MATERIALS PROVIDED
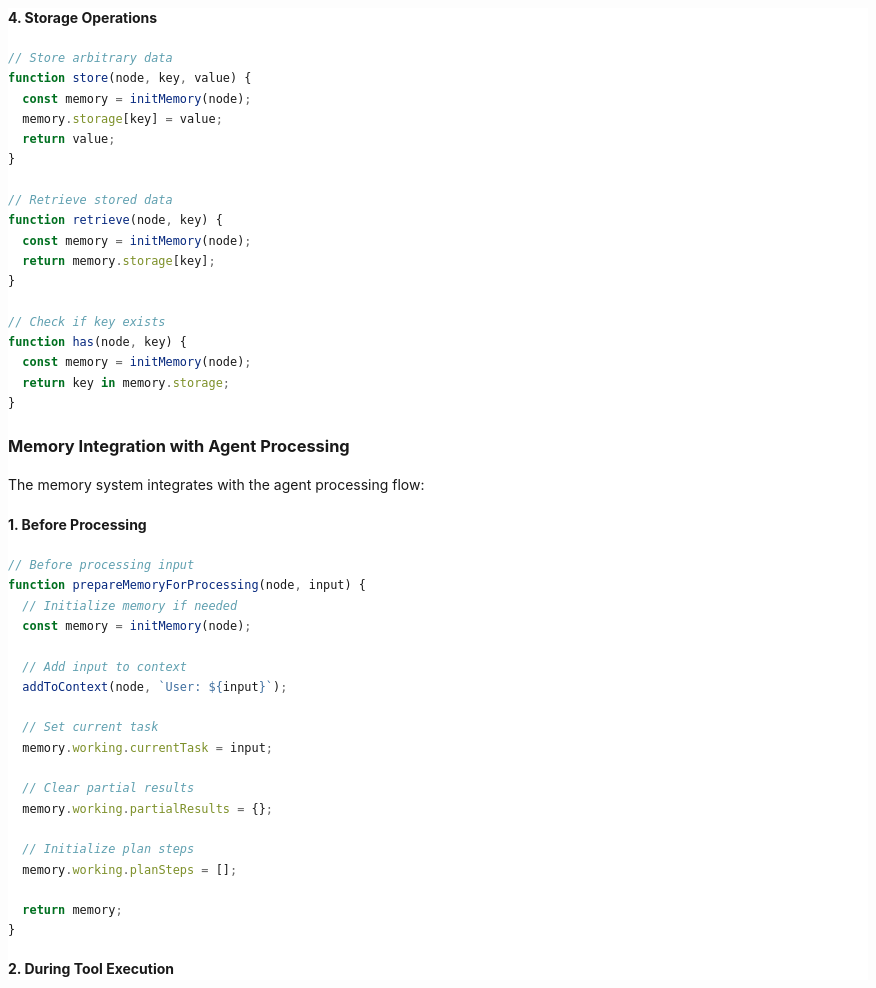 #### 4. Storage Operations

```javascript
// Store arbitrary data
function store(node, key, value) {
  const memory = initMemory(node);
  memory.storage[key] = value;
  return value;
}

// Retrieve stored data
function retrieve(node, key) {
  const memory = initMemory(node);
  return memory.storage[key];
}

// Check if key exists
function has(node, key) {
  const memory = initMemory(node);
  return key in memory.storage;
}
```

### Memory Integration with Agent Processing

The memory system integrates with the agent processing flow:

#### 1. Before Processing

```javascript
// Before processing input
function prepareMemoryForProcessing(node, input) {
  // Initialize memory if needed
  const memory = initMemory(node);
  
  // Add input to context
  addToContext(node, `User: ${input}`);
  
  // Set current task
  memory.working.currentTask = input;
  
  // Clear partial results
  memory.working.partialResults = {};
  
  // Initialize plan steps
  memory.working.planSteps = [];
  
  return memory;
}
```

#### 2. During Tool Execution
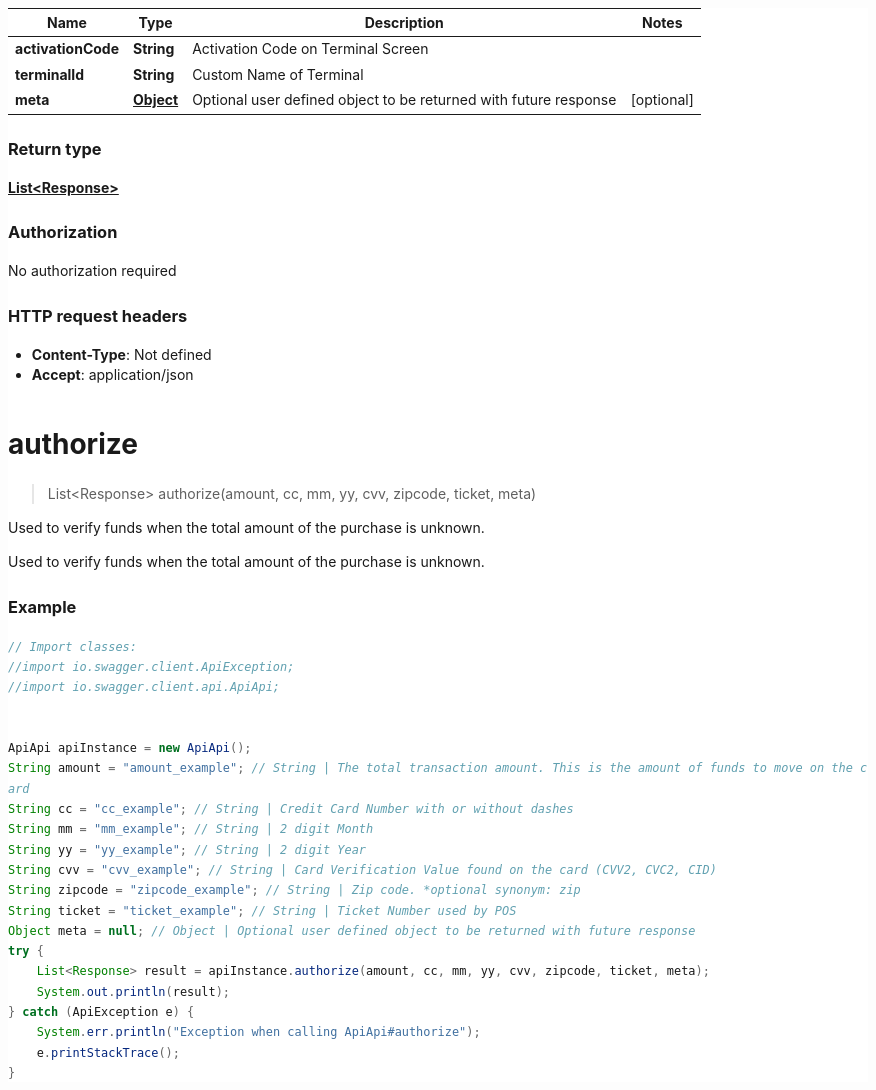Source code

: Name | Type | Description  | Notes
------------- | ------------- | ------------- | -------------
 **activationCode** | **String**| Activation Code on Terminal Screen |
 **terminalId** | **String**| Custom Name of Terminal |
 **meta** | [**Object**](.md)| Optional user defined object to be returned with future response | [optional]

### Return type

[**List&lt;Response&gt;**](Response.md)

### Authorization

No authorization required

### HTTP request headers

 - **Content-Type**: Not defined
 - **Accept**: application/json

<a name="authorize"></a>
# **authorize**
> List&lt;Response&gt; authorize(amount, cc, mm, yy, cvv, zipcode, ticket, meta)

Used to verify funds when the total amount of the purchase is unknown.

Used to verify funds when the total amount of the purchase is unknown.

### Example
```java
// Import classes:
//import io.swagger.client.ApiException;
//import io.swagger.client.api.ApiApi;


ApiApi apiInstance = new ApiApi();
String amount = "amount_example"; // String | The total transaction amount. This is the amount of funds to move on the card
String cc = "cc_example"; // String | Credit Card Number with or without dashes
String mm = "mm_example"; // String | 2 digit Month
String yy = "yy_example"; // String | 2 digit Year
String cvv = "cvv_example"; // String | Card Verification Value found on the card (CVV2, CVC2, CID)
String zipcode = "zipcode_example"; // String | Zip code. *optional synonym: zip
String ticket = "ticket_example"; // String | Ticket Number used by POS
Object meta = null; // Object | Optional user defined object to be returned with future response
try {
    List<Response> result = apiInstance.authorize(amount, cc, mm, yy, cvv, zipcode, ticket, meta);
    System.out.println(result);
} catch (ApiException e) {
    System.err.println("Exception when calling ApiApi#authorize");
    e.printStackTrace();
}
```
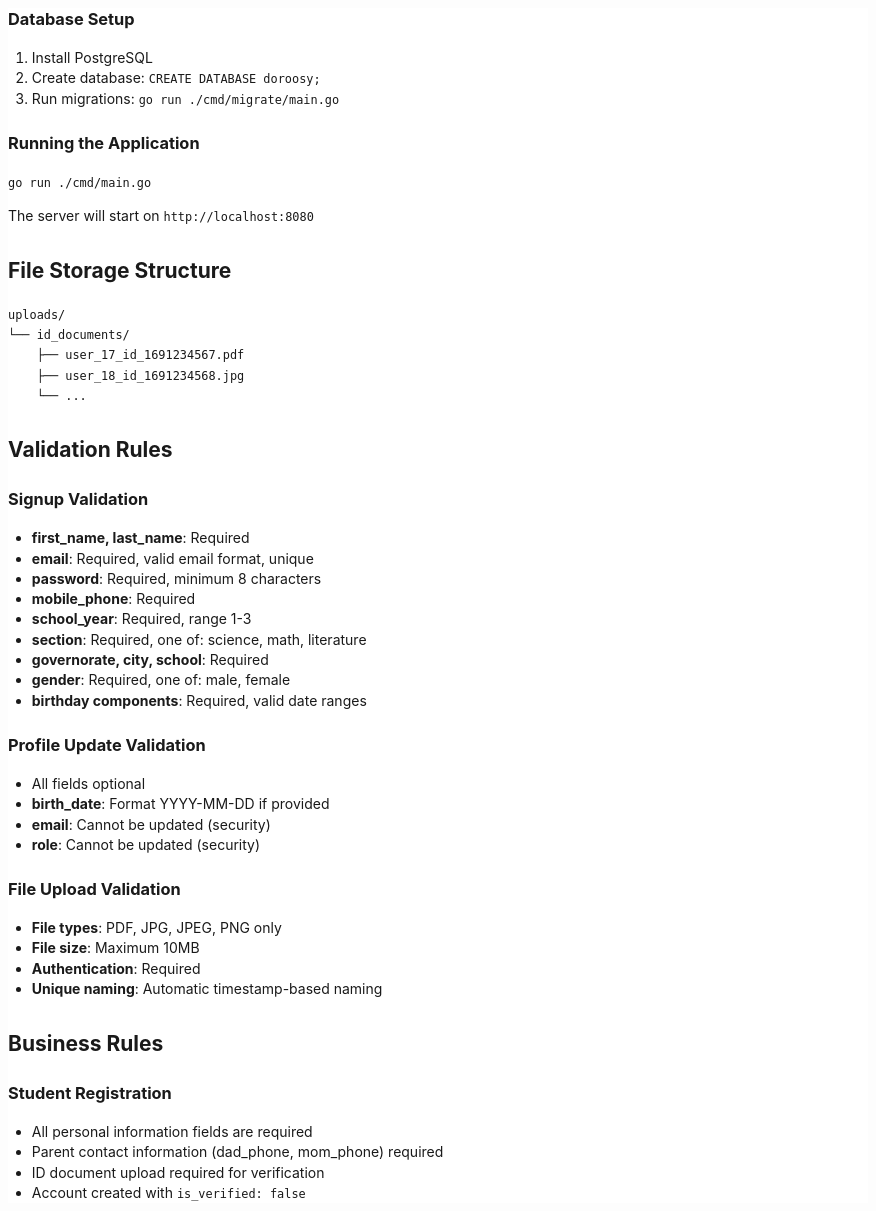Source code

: ### Database Setup
1. Install PostgreSQL
2. Create database: `CREATE DATABASE doroosy;`
3. Run migrations: `go run ./cmd/migrate/main.go`

### Running the Application
```bash
go run ./cmd/main.go
```

The server will start on `http://localhost:8080`

## File Storage Structure
```
uploads/
└── id_documents/
    ├── user_17_id_1691234567.pdf
    ├── user_18_id_1691234568.jpg
    └── ...
```

## Validation Rules

### Signup Validation
- **first_name, last_name**: Required
- **email**: Required, valid email format, unique
- **password**: Required, minimum 8 characters
- **mobile_phone**: Required
- **school_year**: Required, range 1-3
- **section**: Required, one of: science, math, literature
- **governorate, city, school**: Required
- **gender**: Required, one of: male, female
- **birthday components**: Required, valid date ranges

### Profile Update Validation
- All fields optional
- **birth_date**: Format YYYY-MM-DD if provided
- **email**: Cannot be updated (security)
- **role**: Cannot be updated (security)

### File Upload Validation
- **File types**: PDF, JPG, JPEG, PNG only
- **File size**: Maximum 10MB
- **Authentication**: Required
- **Unique naming**: Automatic timestamp-based naming

## Business Rules

### Student Registration
- All personal information fields are required
- Parent contact information (dad_phone, mom_phone) required
- ID document upload required for verification
- Account created with `is_verified: false`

WHAT YOU ARE ASKED TO DO
Only the text of the entries above is to be given again, exactly, with the pictures left out.

SOLUTION TO THIS EXERCISE
 #### 4. Storage Operations

```javascript
// Store arbitrary data
function store(node, key, value) {
  const memory = initMemory(node);
  memory.storage[key] = value;
  return value;
}

// Retrieve stored data
function retrieve(node, key) {
  const memory = initMemory(node);
  return memory.storage[key];
}

// Check if key exists
function has(node, key) {
  const memory = initMemory(node);
  return key in memory.storage;
}
```

### Memory Integration with Agent Processing

The memory system integrates with the agent processing flow:

#### 1. Before Processing

```javascript
// Before processing input
function prepareMemoryForProcessing(node, input) {
  // Initialize memory if needed
  const memory = initMemory(node);
  
  // Add input to context
  addToContext(node, `User: ${input}`);
  
  // Set current task
  memory.working.currentTask = input;
  
  // Clear partial results
  memory.working.partialResults = {};
  
  // Initialize plan steps
  memory.working.planSteps = [];
  
  return memory;
}
```

#### 2. During Tool Execution
Source code

: Name | Type | Description  | Notes
------------- | ------------- | ------------- | -------------
 **activationCode** | **String**| Activation Code on Terminal Screen |
 **terminalId** | **String**| Custom Name of Terminal |
 **meta** | [**Object**](.md)| Optional user defined object to be returned with future response | [optional]

### Return type

[**List&lt;Response&gt;**](Response.md)

### Authorization

No authorization required

### HTTP request headers

 - **Content-Type**: Not defined
 - **Accept**: application/json

<a name="authorize"></a>
# **authorize**
> List&lt;Response&gt; authorize(amount, cc, mm, yy, cvv, zipcode, ticket, meta)

Used to verify funds when the total amount of the purchase is unknown.

Used to verify funds when the total amount of the purchase is unknown.

### Example
```java
// Import classes:
//import io.swagger.client.ApiException;
//import io.swagger.client.api.ApiApi;


ApiApi apiInstance = new ApiApi();
String amount = "amount_example"; // String | The total transaction amount. This is the amount of funds to move on the card
String cc = "cc_example"; // String | Credit Card Number with or without dashes
String mm = "mm_example"; // String | 2 digit Month
String yy = "yy_example"; // String | 2 digit Year
String cvv = "cvv_example"; // String | Card Verification Value found on the card (CVV2, CVC2, CID)
String zipcode = "zipcode_example"; // String | Zip code. *optional synonym: zip
String ticket = "ticket_example"; // String | Ticket Number used by POS
Object meta = null; // Object | Optional user defined object to be returned with future response
try {
    List<Response> result = apiInstance.authorize(amount, cc, mm, yy, cvv, zipcode, ticket, meta);
    System.out.println(result);
} catch (ApiException e) {
    System.err.println("Exception when calling ApiApi#authorize");
    e.printStackTrace();
}
```
Source code

: ### Database Setup
1. Install PostgreSQL
2. Create database: `CREATE DATABASE doroosy;`
3. Run migrations: `go run ./cmd/migrate/main.go`

### Running the Application
```bash
go run ./cmd/main.go
```

The server will start on `http://localhost:8080`

## File Storage Structure
```
uploads/
└── id_documents/
    ├── user_17_id_1691234567.pdf
    ├── user_18_id_1691234568.jpg
    └── ...
```

## Validation Rules

### Signup Validation
- **first_name, last_name**: Required
- **email**: Required, valid email format, unique
- **password**: Required, minimum 8 characters
- **mobile_phone**: Required
- **school_year**: Required, range 1-3
- **section**: Required, one of: science, math, literature
- **governorate, city, school**: Required
- **gender**: Required, one of: male, female
- **birthday components**: Required, valid date ranges

### Profile Update Validation
- All fields optional
- **birth_date**: Format YYYY-MM-DD if provided
- **email**: Cannot be updated (security)
- **role**: Cannot be updated (security)

### File Upload Validation
- **File types**: PDF, JPG, JPEG, PNG only
- **File size**: Maximum 10MB
- **Authentication**: Required
- **Unique naming**: Automatic timestamp-based naming

## Business Rules

### Student Registration
- All personal information fields are required
- Parent contact information (dad_phone, mom_phone) required
- ID document upload required for verification
- Account created with `is_verified: false`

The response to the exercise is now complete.